Podiatry is the branch of medicine dealing with the medical and surgical treatment of disorders of the foot. Diseases, deformities, disorders, and injuries affecting any part of the foot can be treated by podiatric medicine. Foot problems may affect anyone at any age, but are most commonly seen in individuals over 40 years old. For example, around 80% of people will experience some form of back or foot trouble at some point in their lives.


Because podiatrists are trained in both medicine and surgery, they can treat an array of conditions affecting your feet. They might diagnose you with bunions or hammertoes; they might notice a potential stress fracture or suggest ways you can alleviate foot pain caused by plantar fasciitis. And if you have diabetes, it’s likely that your physician will refer you to a podiatrist sooner rather than later.


There are plenty of reasons why you might need to find a podiatrist. Perhaps you’re suffering from corns or blisters on your feet, or perhaps you have ingrown toe nails that need tending. Regardless of what is causing discomfort in your feet, it’s important that you find an excellent podiatrist so that you can get help and treatment as soon as possible.

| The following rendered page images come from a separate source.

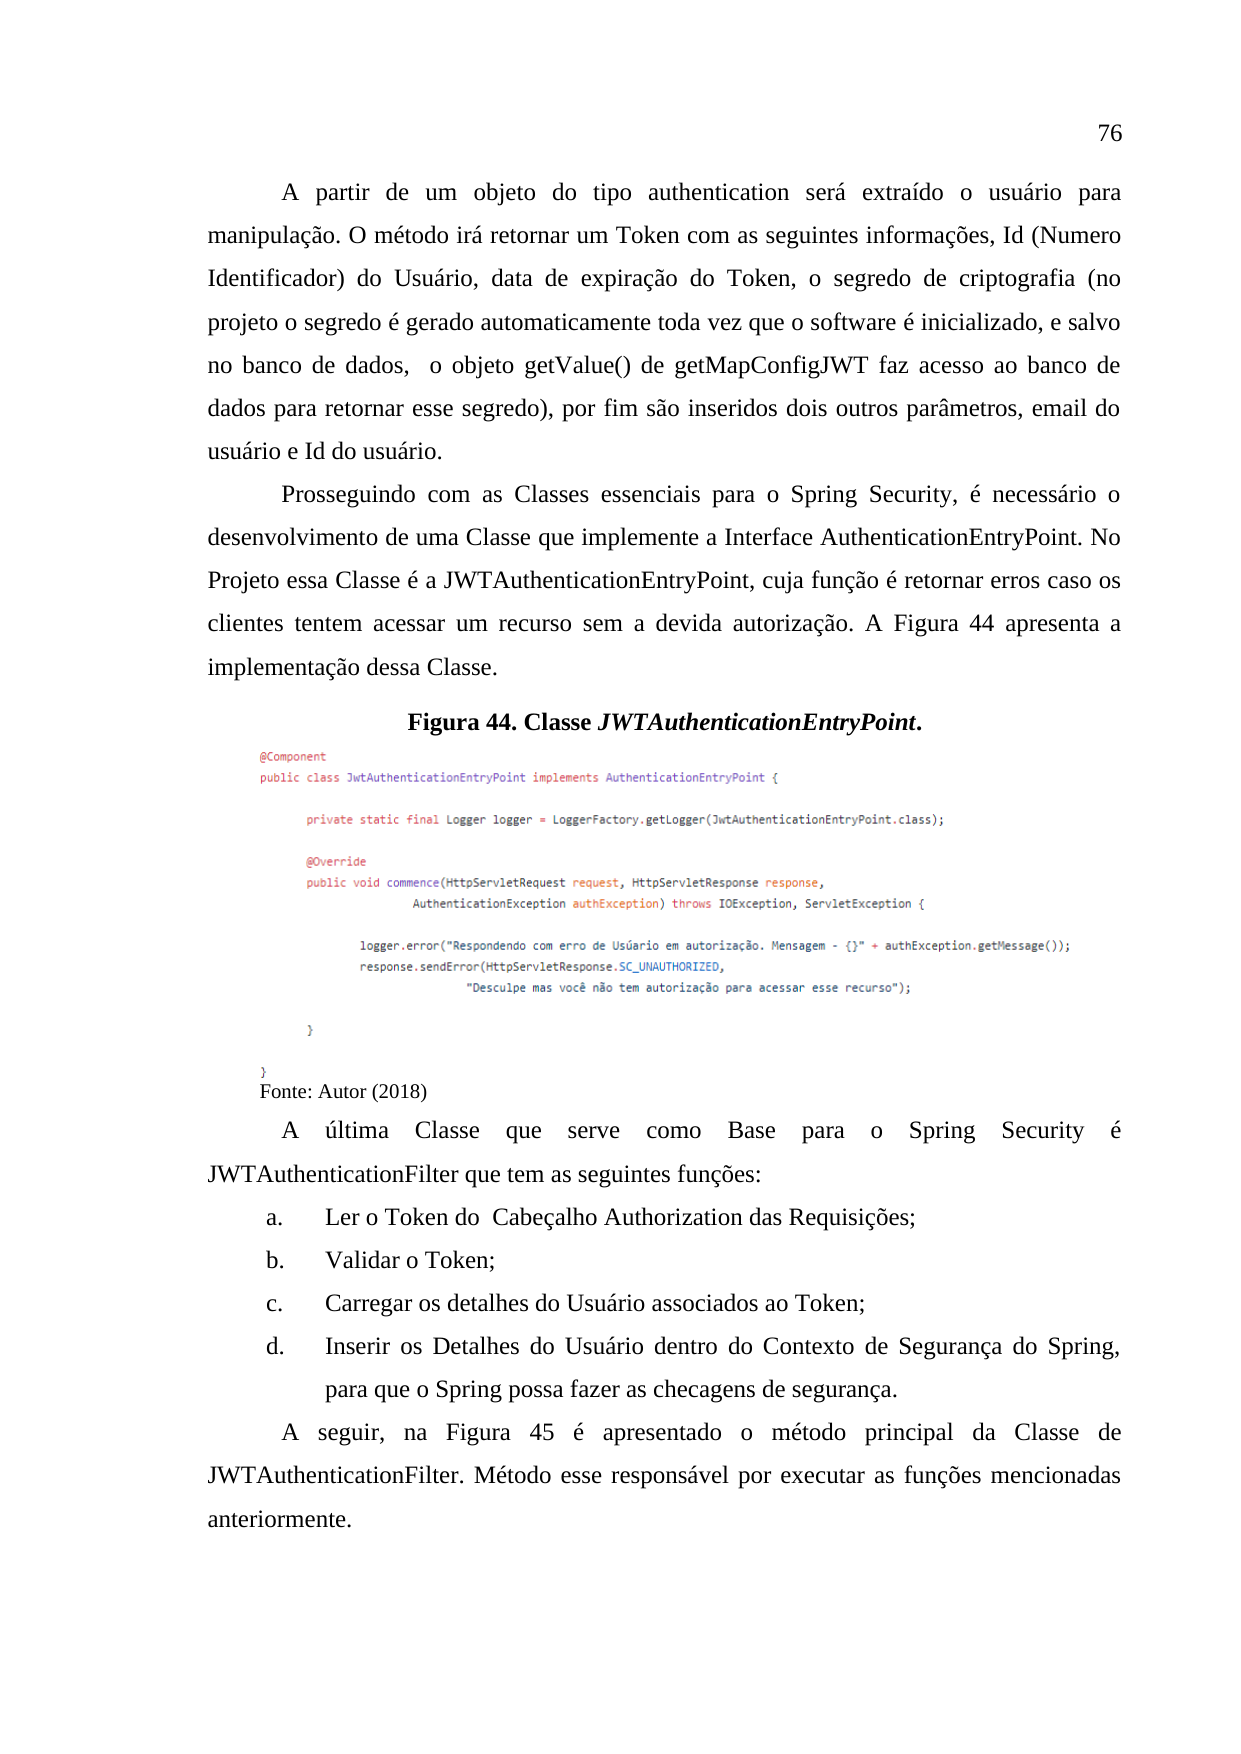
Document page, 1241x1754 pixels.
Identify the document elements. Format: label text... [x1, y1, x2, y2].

text Figura 44. Classe JWTAuthenticationEntryPoint. [207, 707, 1122, 736]
text A partir de um objeto do tipo authentication será extraído o usuário para manipulação. O método irá retornar um Token com as seguintes informações, Id (Numero Identificador) do Usuário, data de expiração do Token, o segredo de criptografia (no projeto o segredo é gerado automaticamente toda vez que o software é inicializado, e salvo no banco de dados, o objeto getValue() de getMapConfigJWT faz acesso ao banco de dados para retornar esse segredo), por fim são inseridos dois outros parâmetros, email do usuário e Id do usuário. [207, 177, 1122, 465]
text A última Classe que serve como Base para o Spring Security é JWTAuthenticationFilter que tem as seguintes funções: [207, 1116, 1122, 1187]
list Inserir os Detalhes do Usuário dentro do Contexto de Segurança do Spring, para que o Spring possa fazer as checagens de segurança. [266, 1331, 1122, 1403]
text A seguir, na Figura 45 é apresentado o método principal da Classe de JWTAuthenticationFilter. Método esse responsável por executar as funções mencionadas anteriormente. [207, 1417, 1122, 1532]
text Fonte: Autor (2018) [207, 1079, 1122, 1103]
list Ler o Token do Cabeçalho Authorization das Requisições; [266, 1202, 1122, 1231]
list Validar o Token; [266, 1245, 1122, 1274]
picture [258, 748, 1071, 1080]
list Carregar os detalhes do Usuário associados ao Token; [266, 1288, 1122, 1317]
text Prosseguindo com as Classes essenciais para o Spring Security, é necessário o desenvolvimento de uma Classe que implemente a Interface AuthenticationEntryPoint. No Projeto essa Classe é a JWTAuthenticationEntryPoint, cuja função é retornar erros caso os clientes tentem acessar um recurso sem a devida autorização. A Figura 44 apresenta a implementação dessa Classe. [207, 479, 1122, 680]
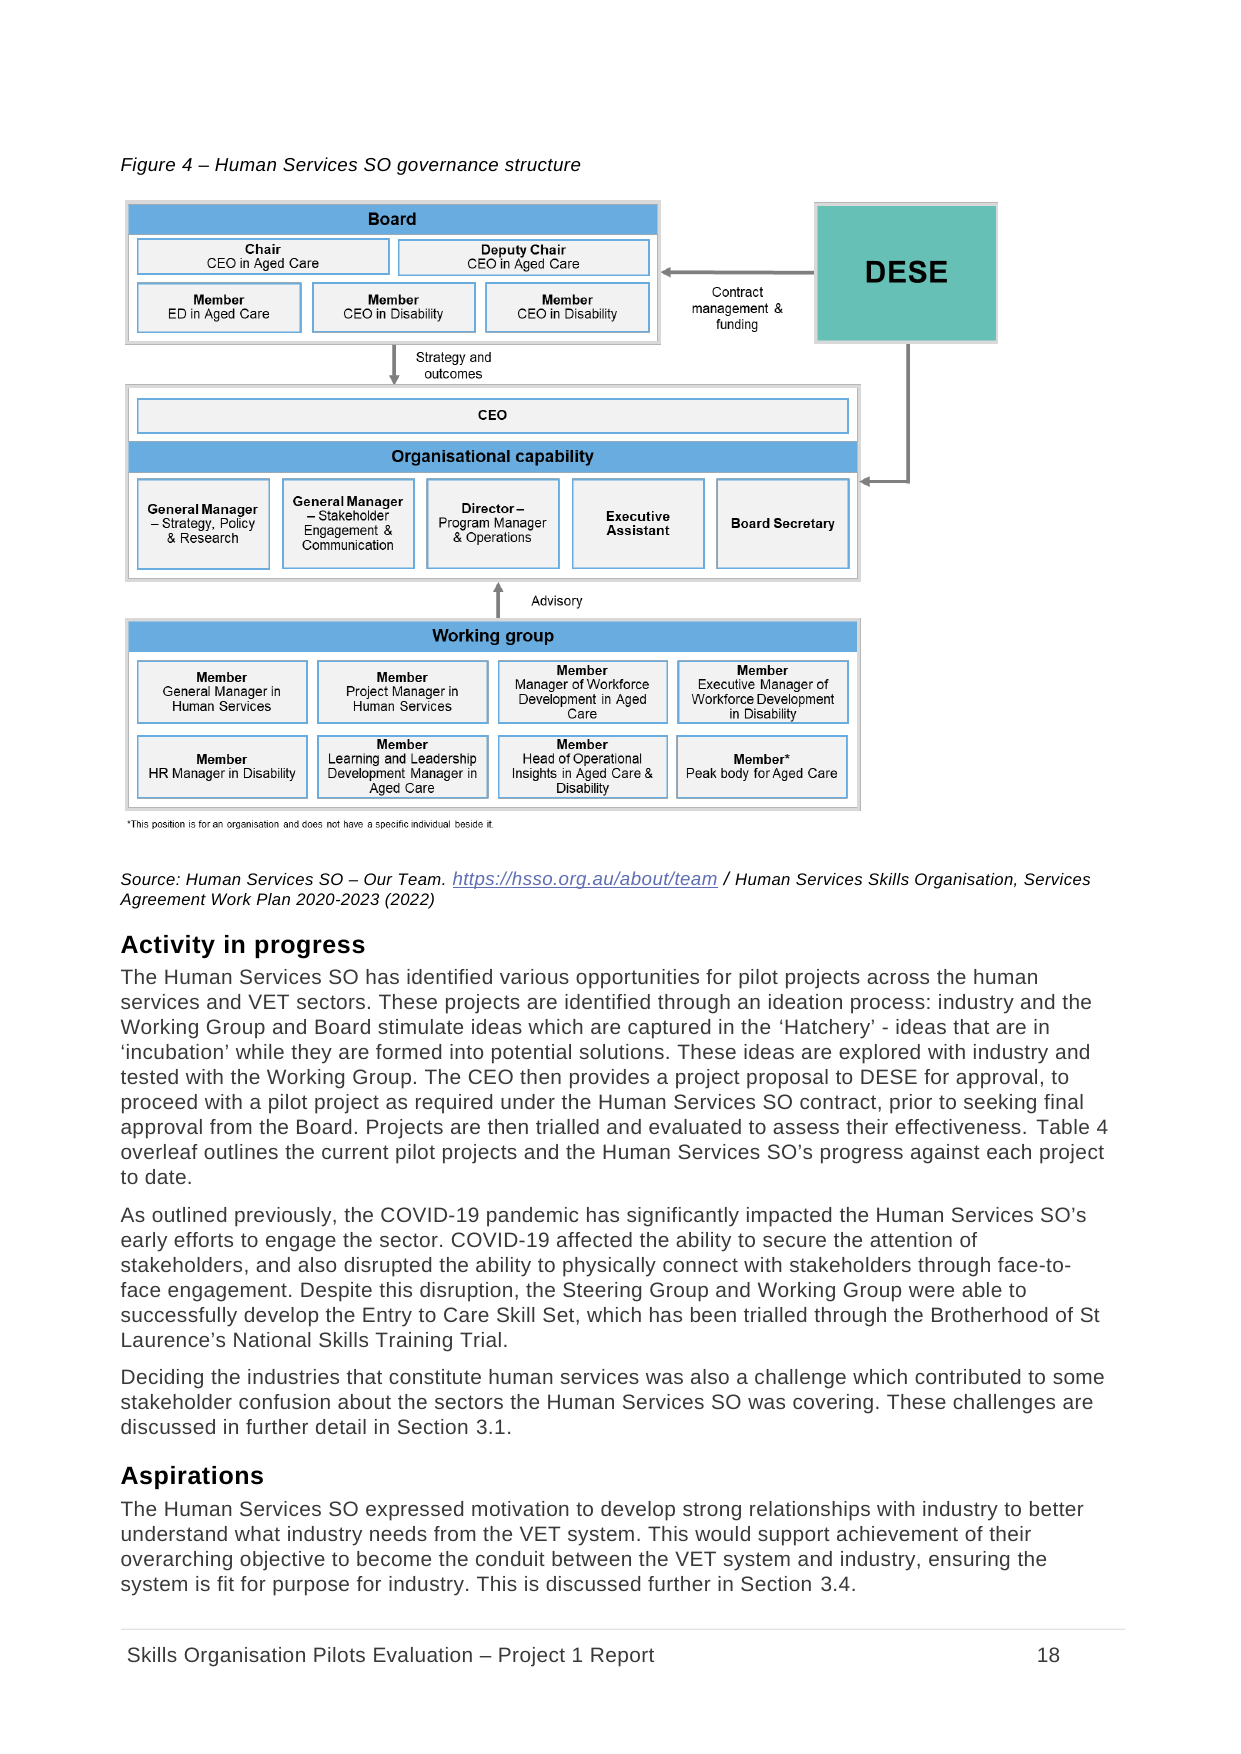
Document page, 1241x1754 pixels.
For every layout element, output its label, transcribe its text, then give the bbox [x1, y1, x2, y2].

In order to find one, here are some tips to keep in mind:


When searching for podiatrists, you’ll find plenty of listings. But not all podiatrists are right for you. If at first you don’t feel comfortable with a certain practitioner, or if your instincts say no—you should trust those feelings and move on. Sometimes "no" is just an indication that you need to keep looking, but other times it could mean that another specialist would be better suited. You owe it to yourself to keep looking until you find someone who feels like a great fit.


Check out their education and experience. Don't just look at their website—call their office and ask questions, including: How long have they been in practice? What is their specialty? Are they board-certified? Also ask if they have any professional affiliations with organisations like AAFP or AOA, which indicate that they're members of a national organisation of foot doctors.


Now, we’re not saying you should accept sub-par care from your podiatrist, but keep in mind that there are several reasons it might not be the right fit. First, if you don’t see eye-to-eye with your doctor on foot care and treatment, it’s probably best to look elsewhere. It’s important to feel like your podiatrist listens to and considers you as an individual when developing a treatment plan. If you don’t feel respected or heard, no matter how great they are at making pretty feet, it won't be worth going back again and again.